Collected data ->
■ ■ ■ ■ ■ ■ ■

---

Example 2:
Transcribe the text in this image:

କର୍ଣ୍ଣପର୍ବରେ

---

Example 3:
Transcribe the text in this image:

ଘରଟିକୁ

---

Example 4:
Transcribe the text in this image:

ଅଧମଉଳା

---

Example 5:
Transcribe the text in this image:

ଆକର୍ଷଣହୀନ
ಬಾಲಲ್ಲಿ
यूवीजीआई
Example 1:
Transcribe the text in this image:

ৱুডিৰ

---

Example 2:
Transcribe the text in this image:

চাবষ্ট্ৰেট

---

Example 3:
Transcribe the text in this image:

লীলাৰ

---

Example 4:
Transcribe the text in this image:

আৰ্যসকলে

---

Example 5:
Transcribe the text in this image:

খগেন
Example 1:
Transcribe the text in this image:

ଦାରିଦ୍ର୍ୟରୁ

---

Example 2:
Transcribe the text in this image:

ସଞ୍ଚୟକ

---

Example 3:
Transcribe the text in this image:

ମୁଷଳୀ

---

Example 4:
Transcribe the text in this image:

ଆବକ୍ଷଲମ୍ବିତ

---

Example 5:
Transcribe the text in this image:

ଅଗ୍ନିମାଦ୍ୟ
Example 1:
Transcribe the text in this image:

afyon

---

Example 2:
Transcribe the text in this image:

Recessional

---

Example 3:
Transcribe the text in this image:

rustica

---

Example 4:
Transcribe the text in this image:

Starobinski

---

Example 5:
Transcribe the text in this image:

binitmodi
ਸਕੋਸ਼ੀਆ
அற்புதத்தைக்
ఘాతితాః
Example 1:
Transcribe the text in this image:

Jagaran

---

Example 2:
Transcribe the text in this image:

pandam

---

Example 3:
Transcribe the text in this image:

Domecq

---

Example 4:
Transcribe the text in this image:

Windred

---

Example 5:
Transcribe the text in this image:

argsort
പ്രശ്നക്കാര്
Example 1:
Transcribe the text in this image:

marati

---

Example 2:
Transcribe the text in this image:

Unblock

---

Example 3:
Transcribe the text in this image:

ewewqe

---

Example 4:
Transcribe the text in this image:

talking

■ ■ ■ ■ ■ ■ ■

Write out every entry above exactly as given.

Response area ->
---

Example 2:
Transcribe the text in this image:

କର୍ଣ୍ଣପର୍ବରେ

---

Example 3:
Transcribe the text in this image:

ଘରଟିକୁ

---

Example 4:
Transcribe the text in this image:

ଅଧମଉଳା

---

Example 5:
Transcribe the text in this image:

ଆକର୍ଷଣହୀନ
ಬಾಲಲ್ಲಿ
यूवीजीआई
Example 1:
Transcribe the text in this image:

ৱুডিৰ

---

Example 2:
Transcribe the text in this image:

চাবষ্ট্ৰেট

---

Example 3:
Transcribe the text in this image:

লীলাৰ

---

Example 4:
Transcribe the text in this image:

আৰ্যসকলে

---

Example 5:
Transcribe the text in this image:

খগেন
Example 1:
Transcribe the text in this image:

ଦାରିଦ୍ର୍ୟରୁ

---

Example 2:
Transcribe the text in this image:

ସଞ୍ଚୟକ

---

Example 3:
Transcribe the text in this image:

ମୁଷଳୀ

---

Example 4:
Transcribe the text in this image:

ଆବକ୍ଷଲମ୍ବିତ

---

Example 5:
Transcribe the text in this image:

ଅଗ୍ନିମାଦ୍ୟ
Example 1:
Transcribe the text in this image:

afyon

---

Example 2:
Transcribe the text in this image:

Recessional

---

Example 3:
Transcribe the text in this image:

rustica

---

Example 4:
Transcribe the text in this image:

Starobinski

---

Example 5:
Transcribe the text in this image:

binitmodi
ਸਕੋਸ਼ੀਆ
அற்புதத்தைக்
ఘాతితాః
Example 1:
Transcribe the text in this image:

Jagaran

---

Example 2:
Transcribe the text in this image:

pandam

---

Example 3:
Transcribe the text in this image:

Domecq

---

Example 4:
Transcribe the text in this image:

Windred

---

Example 5:
Transcribe the text in this image:

argsort
പ്രശ്നക്കാര്
Example 1:
Transcribe the text in this image:

marati

---

Example 2:
Transcribe the text in this image:

Unblock

---

Example 3:
Transcribe the text in this image:

ewewqe

---

Example 4:
Transcribe the text in this image:

talking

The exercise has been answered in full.